Sobre a sujeira deixada no local, Thiago Lucena afirmou que qualquer evento privado precisa apresentar um plano de gestão de resíduos. Caso o organizador deseje utilizar o serviço da Emlur, é necessário solicitar autorização prévia, com cobrança de taxa. Isso, segundo ele, não foi feito.
Diante da situação, a Prefeitura enviou equipes para realizar a limpeza emergencial.
Outro ponto levantado diz respeito à instalação de estruturas em área tombada. De acordo com a Secretaria do Centro Histórico, houve denúncia de instalação de estacas no pavimento histórico para fixação de tendas, o que motivou a notificação dos órgãos de patrimônio, que ficaram responsáveis pela fiscalização.

A versão de Tibério
Procurado por O Norte Online, Tibério Limeira se manifestou e negou ser o responsável pela organização do evento.
Ele afirmou que comemorou o aniversário no local, mas que a festa não era de sua responsabilidade. Segundo Tibério, o evento foi organizado por terceiros, com todos os protocolos tratados diretamente com o organizador. Ele explicou que, por coincidência, é músico, toca percussão e a banda que se apresentou é a mesma da qual faz parte, o que motivou o convite aos amigos para a comemoração.
Os detalhes administrativos, segundo ele, devem ser esclarecidos com o organizador do evento, que seria o empresário André Xingu.
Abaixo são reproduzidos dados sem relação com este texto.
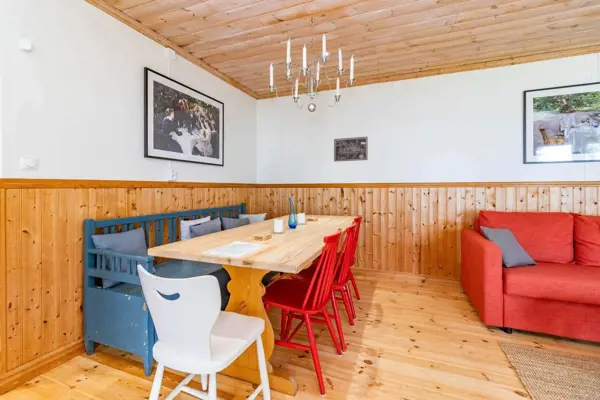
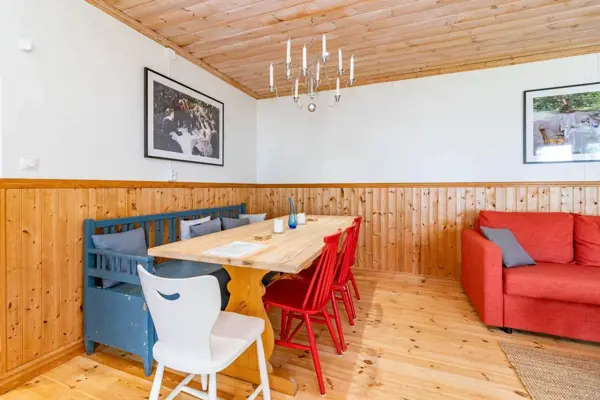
- wall art [333,136,369,163]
Também ouvido por O Norte Online, Xingu apresentou documentos que comprovam a autorização da administração municipal para a realização do evento. Ele afirmou que o evento foi autorizado, que se tratava da gravação de um programa de verão e que todas as permissões foram buscadas pelo produtor responsável.
Segundo ele, houve falha do fornecedor contratado para a desmontagem da estrutura, que alegou questões de segurança para não realizar o serviço no prazo previsto. Ele classificou o ocorrido como um transtorno lamentável e disse ter passado todo o dia cobrando a retirada da tenda. Afirmou ainda que a desmontagem já estava em andamento e que o evento, segundo ele, teve autorização do órgão municipal.
Independentemente das versões, o episódio escancara o novo clima entre Estado e Prefeitura. Um evento que, em outro momento, poderia ser resolvido internamente, virou exposição pública, troca de versões e combustível político.
A sujeira deixada no Centro Histórico pode até ser o fato concreto, mas o pano de fundo é outro: a aliança ficou no passado e, agora, qualquer festa vira motivo de disputa.